• [Saved data entries]
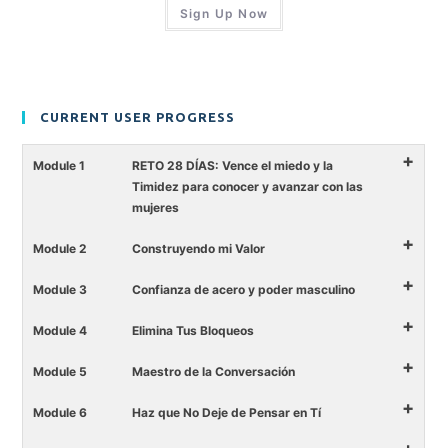
Sign Up Now
CURRENT USER PROGRESS
+
Module 1
RETO 28 DÍAS: Vence el miedo y la
Timidez para conocer y avanzar con las
mujeres
+
Module 2
Construyendo mi Valor
+
Module 3
Confianza de acero y poder masculino
+
Module 4
Elimina Tus Bloqueos
+
Module 5
Maestro de la Conversación
+
Module 6
Haz que No Deje de Pensar en Tí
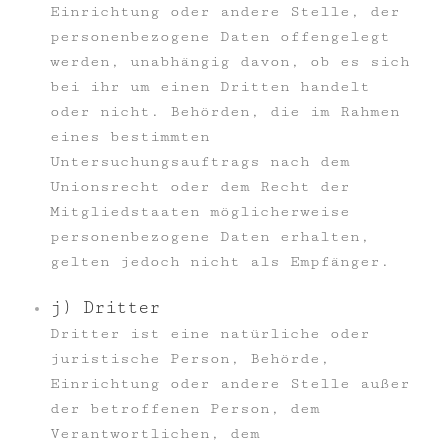
Einrichtung oder andere Stelle, der
personenbezogene Daten offengelegt
werden, unabhängig davon, ob es sich
bei ihr um einen Dritten handelt
oder nicht. Behörden, die im Rahmen
eines bestimmten
Untersuchungsauftrags nach dem
Unionsrecht oder dem Recht der
Mitgliedstaaten möglicherweise
personenbezogene Daten erhalten,
gelten jedoch nicht als Empfänger.
j) Dritter
Dritter ist eine natürliche oder
juristische Person, Behörde,
Einrichtung oder andere Stelle außer
der betroffenen Person, dem
Verantwortlichen, dem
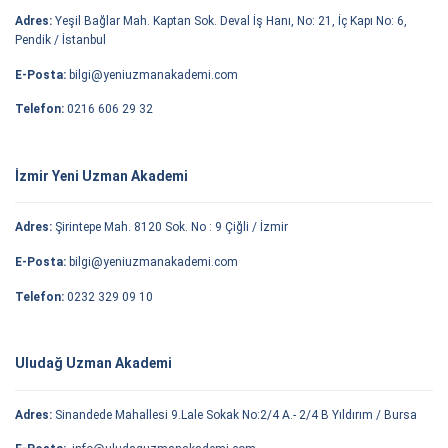
Adres:
Yeşil Bağlar Mah. Kaptan Sok. Deval İş Hanı, No: 21, İç Kapı No: 6,
Pendik / İstanbul
E-Posta:
bilgi@yeniuzmanakademi.com
Telefon:
0216 606 29 32
İzmir Yeni Uzman Akademi
Adres:
Şirintepe Mah. 8120 Sok. No : 9 Çiğli / İzmir
E-Posta:
bilgi@yeniuzmanakademi.com
Telefon:
0232 329 09 10
Uludağ Uzman Akademi
Adres:
Sinandede Mahallesi 9.Lale Sokak No:2/4 A.- 2/4 B Yıldırım / Bursa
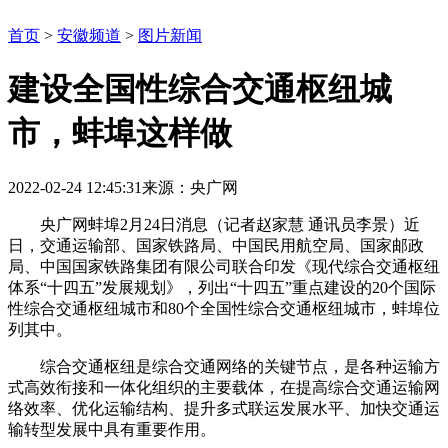
首页
>
安徽频道
>
图片新闻
建设全国性综合交通枢纽城
市，蚌埠这样做
2022-02-24 12:45:31
来源：央广网
央广网蚌埠2月24日消息（记者赵家慧 通讯员李景）近
日，交通运输部、国家铁路局、中国民用航空局、国家邮政
局、中国国家铁路集团有限公司联合印发《现代综合交通枢纽
体系“十四五”发展规划》，列出“十四五”重点建设的20个国际
性综合交通枢纽城市和80个全国性综合交通枢纽城市，蚌埠位
列其中。
综合交通枢纽是综合交通网络的关键节点，是各种运输方
式高效衔接和一体化组织的主要载体，在提高综合交通运输网
络效率、优化运输结构、提升多式联运发展水平、加快交通运
输转型发展中具有重要作用。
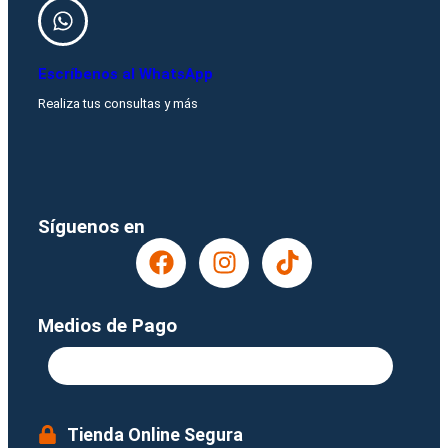
Escríbenos al WhatsApp
Realiza tus consultas y más
¡Recibe nuestras ofertas y novedades!
Síguenos en
Medios de Pago
Tienda Online Segura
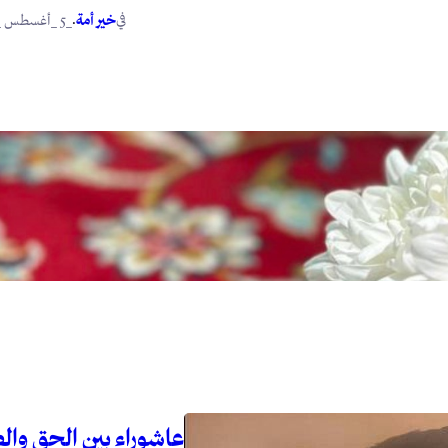
في
.
خير أمة
_5 _أغسطس _2026
عاشوراء بين الحق وال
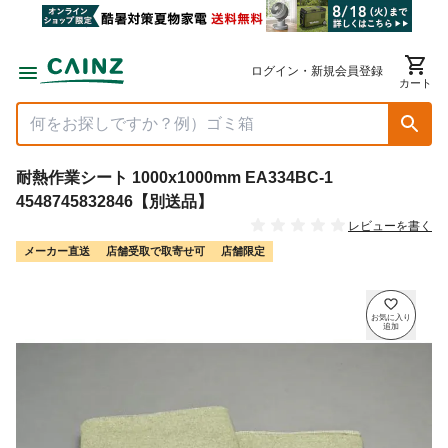
ログイン・新規会員登録
カート
耐熱作業シート 1000x1000mm EA334BC-1
4548745832846【別送品】
レビューを書く
メーカー直送
店舗受取で取寄せ可
店舗限定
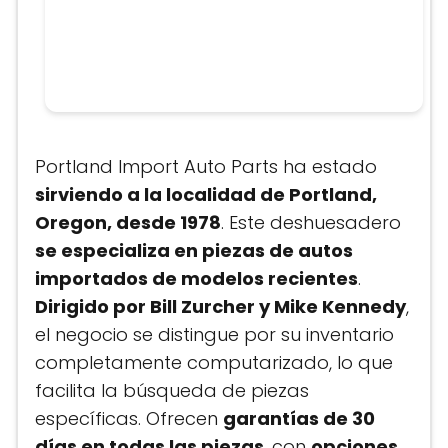
Portland Import Auto Parts ha estado
sirviendo a la localidad de Portland,
Oregon, desde 1978
. Este deshuesadero
se especializa en piezas de autos
importados de modelos recientes
.
Dirigido por Bill Zurcher y Mike Kennedy
,
el negocio se distingue por su inventario
completamente computarizado, lo que
facilita la búsqueda de piezas
específicas. Ofrecen
garantías de 30
días en todas las piezas
, con
opciones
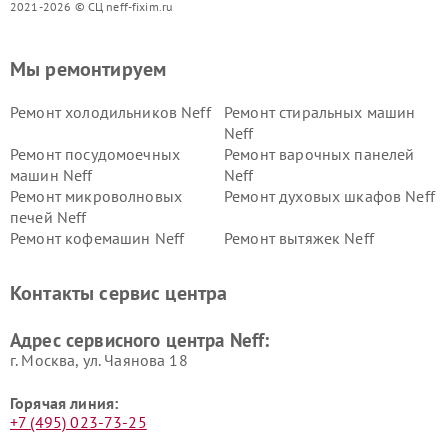
2021-2026 © СЦ neff-fixim.ru
Мы ремонтируем
Ремонт холодильников Neff
Ремонт стиральных машин
Neff
Ремонт посудомоечных
Ремонт варочных панелей
машин Neff
Neff
Ремонт микроволновых
Ремонт духовых шкафов Neff
печей Neff
Ремонт кофемашин Neff
Ремонт вытяжек Neff
Контакты сервис центра
Адрес сервисного центра Neff:
г. Москва, ул. Чаянова 18
Горячая линия:
+7 (495) 023-73-25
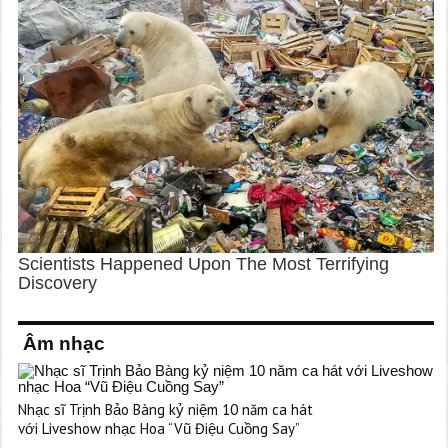
Âm nhạc
Nhạc sĩ Trịnh Bảo Bàng kỷ niệm 10 năm ca hát
với Liveshow nhạc Hoa “Vũ Điệu Cuồng Say”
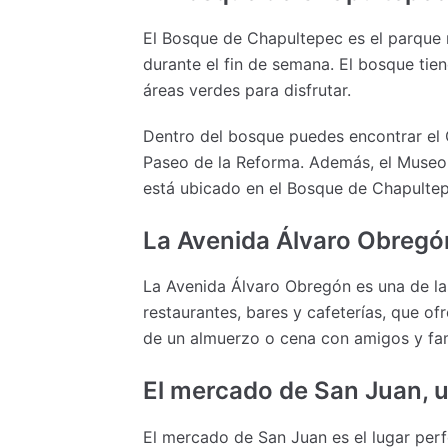
El Bosque de Chapultepec es el parque 
durante el fin de semana. El bosque ti
áreas verdes para disfrutar.
Dentro del bosque puedes encontrar el Ca
Paseo de la Reforma. Además, el Museo 
está ubicado en el Bosque de Chapultep
La Avenida Álvaro Obregón
La Avenida Álvaro Obregón es una de la
restaurantes, bares y cafeterías, que o
de un almuerzo o cena con amigos y fami
El mercado de San Juan, 
El mercado de San Juan es el lugar per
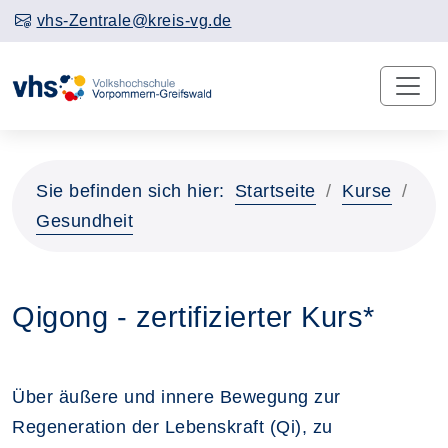
vhs-Zentrale@kreis-vg.de
Sie befinden sich hier:
Startseite
Kurse
Gesundheit
Qigong - zertifizierter Kurs*
Über äußere und innere Bewegung zur
Regeneration der Lebenskraft (Qi), zu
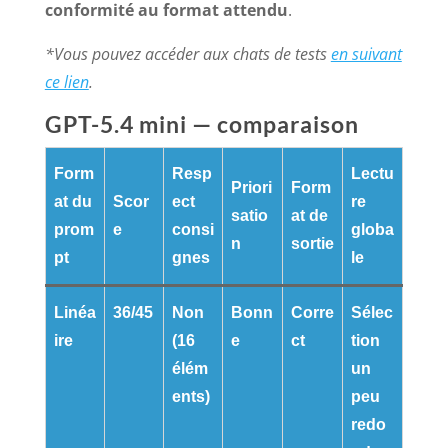
conformité au format attendu
.
*Vous pouvez accéder aux chats de tests
en suivant
ce lien
.
GPT-5.4 mini — comparaison
Form
Resp
Lectu
Priori
Form
at du
Scor
ect
re
satio
at de
prom
e
consi
globa
n
sortie
pt
gnes
le
Linéa
36/45
Non
Bonn
Corre
Sélec
ire
(16
e
ct
tion
élém
un
ents)
peu
redo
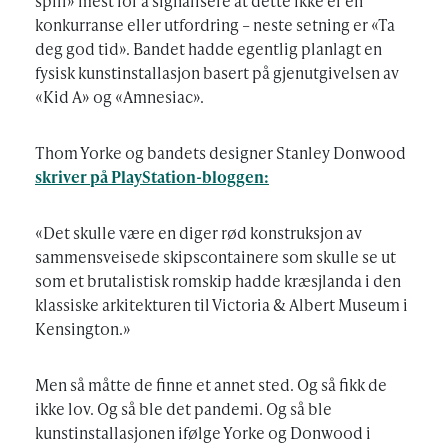
spill» mest for å signalisere at dette ikke er en
konkurranse eller utfordring – neste setning er «Ta
deg god tid». Bandet hadde egentlig planlagt en
fysisk kunstinstallasjon basert på gjenutgivelsen av
«Kid A» og «Amnesiac».
Thom Yorke og bandets designer Stanley Donwood
skriver på PlayStation-bloggen:
«Det skulle være en diger rød konstruksjon av
sammensveisede skipscontainere som skulle se ut
som et brutalistisk romskip hadde kræsjlanda i den
klassiske arkitekturen til Victoria & Albert Museum i
Kensington.»
Men så måtte de finne et annet sted. Og så fikk de
ikke lov. Og så ble det pandemi. Og så ble
kunstinstallasjonen ifølge Yorke og Donwood i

• [Work to be completed] Duplicate the text of all the entries above line for line, without any alteration, and leave the pictures out of the copy.

• [Response area]
Sign Up Now
CURRENT USER PROGRESS
+
Module 1
RETO 28 DÍAS: Vence el miedo y la
Timidez para conocer y avanzar con las
mujeres
+
Module 2
Construyendo mi Valor
+
Module 3
Confianza de acero y poder masculino
+
Module 4
Elimina Tus Bloqueos
+
Module 5
Maestro de la Conversación
+
Module 6
Haz que No Deje de Pensar en Tí
Einrichtung oder andere Stelle, der
personenbezogene Daten offengelegt
werden, unabhängig davon, ob es sich
bei ihr um einen Dritten handelt
oder nicht. Behörden, die im Rahmen
eines bestimmten
Untersuchungsauftrags nach dem
Unionsrecht oder dem Recht der
Mitgliedstaaten möglicherweise
personenbezogene Daten erhalten,
gelten jedoch nicht als Empfänger.
j) Dritter
Dritter ist eine natürliche oder
juristische Person, Behörde,
Einrichtung oder andere Stelle außer
der betroffenen Person, dem
Verantwortlichen, dem
Adres:
Yeşil Bağlar Mah. Kaptan Sok. Deval İş Hanı, No: 21, İç Kapı No: 6,
Pendik / İstanbul
E-Posta:
bilgi@yeniuzmanakademi.com
Telefon:
0216 606 29 32
İzmir Yeni Uzman Akademi
Adres:
Şirintepe Mah. 8120 Sok. No : 9 Çiğli / İzmir
E-Posta:
bilgi@yeniuzmanakademi.com
Telefon:
0232 329 09 10
Uludağ Uzman Akademi
Adres:
Sinandede Mahallesi 9.Lale Sokak No:2/4 A.- 2/4 B Yıldırım / Bursa
首页
>
安徽频道
>
图片新闻
建设全国性综合交通枢纽城
市，蚌埠这样做
2022-02-24 12:45:31
来源：央广网
央广网蚌埠2月24日消息（记者赵家慧 通讯员李景）近
日，交通运输部、国家铁路局、中国民用航空局、国家邮政
局、中国国家铁路集团有限公司联合印发《现代综合交通枢纽
体系“十四五”发展规划》，列出“十四五”重点建设的20个国际
性综合交通枢纽城市和80个全国性综合交通枢纽城市，蚌埠位
列其中。
综合交通枢纽是综合交通网络的关键节点，是各种运输方
式高效衔接和一体化组织的主要载体，在提高综合交通运输网
络效率、优化运输结构、提升多式联运发展水平、加快交通运
输转型发展中具有重要作用。
Escríbenos al WhatsApp
Realiza tus consultas y más
¡Recibe nuestras ofertas y novedades!
Síguenos en
Medios de Pago
Tienda Online Segura
في
.
خير أمة
_5 _أغسطس _2026
عاشوراء بين الحق وال
ログイン・新規会員登録
カート
耐熱作業シート 1000x1000mm EA334BC-1
4548745832846【別送品】
レビューを書く
メーカー直送
店舗受取で取寄せ可
店舗限定
Portland Import Auto Parts ha estado
sirviendo a la localidad de Portland,
Oregon, desde 1978
. Este deshuesadero
se especializa en piezas de autos
importados de modelos recientes
.
Dirigido por Bill Zurcher y Mike Kennedy
,
el negocio se distingue por su inventario
completamente computarizado, lo que
facilita la búsqueda de piezas
específicas. Ofrecen
garantías de 30
días en todas las piezas
, con
opciones
2021-2026 © СЦ neff-fixim.ru
Мы ремонтируем
Ремонт холодильников Neff
Ремонт стиральных машин
Neff
Ремонт посудомоечных
Ремонт варочных панелей
машин Neff
Neff
Ремонт микроволновых
Ремонт духовых шкафов Neff
печей Neff
Ремонт кофемашин Neff
Ремонт вытяжек Neff
Контакты сервис центра
Адрес сервисного центра Neff:
г. Москва, ул. Чаянова 18
Горячая линия:
+7 (495) 023-73-25
Âm nhạc
Nhạc sĩ Trịnh Bảo Bàng kỷ niệm 10 năm ca hát
với Liveshow nhạc Hoa “Vũ Điệu Cuồng Say”
El Bosque de Chapultepec es el parque 
durante el fin de semana. El bosque ti
áreas verdes para disfrutar.
Dentro del bosque puedes encontrar el Ca
Paseo de la Reforma. Además, el Museo 
está ubicado en el Bosque de Chapultep
La Avenida Álvaro Obregón
La Avenida Álvaro Obregón es una de la
restaurantes, bares y cafeterías, que o
de un almuerzo o cena con amigos y fami
El mercado de San Juan, 
El mercado de San Juan es el lugar per
vhs-Zentrale@kreis-vg.de
Sie befinden sich hier:
Startseite
Kurse
Gesundheit
Qigong - zertifizierter Kurs*
Über äußere und innere Bewegung zur
Regeneration der Lebenskraft (Qi), zu
conformité au format attendu
.
*Vous pouvez accéder aux chats de tests
en suivant
ce lien
.
GPT-5.4 mini — comparaison
Form
Resp
Lectu
Priori
Form
at du
Scor
ect
re
satio
at de
prom
e
consi
globa
n
sortie
pt
gnes
le
Linéa
36/45
Non
Bonn
Corre
Sélec
ire
(16
e
ct
tion
élém
un
ents)
peu
redo
spill» mest for å signalisere at dette ikke er en
konkurranse eller utfordring – neste setning er «Ta
deg god tid». Bandet hadde egentlig planlagt en
fysisk kunstinstallasjon basert på gjenutgivelsen av
«Kid A» og «Amnesiac».
Thom Yorke og bandets designer Stanley Donwood
skriver på PlayStation-bloggen:
«Det skulle være en diger rød konstruksjon av
sammensveisede skipscontainere som skulle se ut
som et brutalistisk romskip hadde kræsjlanda i den
klassiske arkitekturen til Victoria & Albert Museum i
Kensington.»
Men så måtte de finne et annet sted. Og så fikk de
ikke lov. Og så ble det pandemi. Og så ble
kunstinstallasjonen ifølge Yorke og Donwood i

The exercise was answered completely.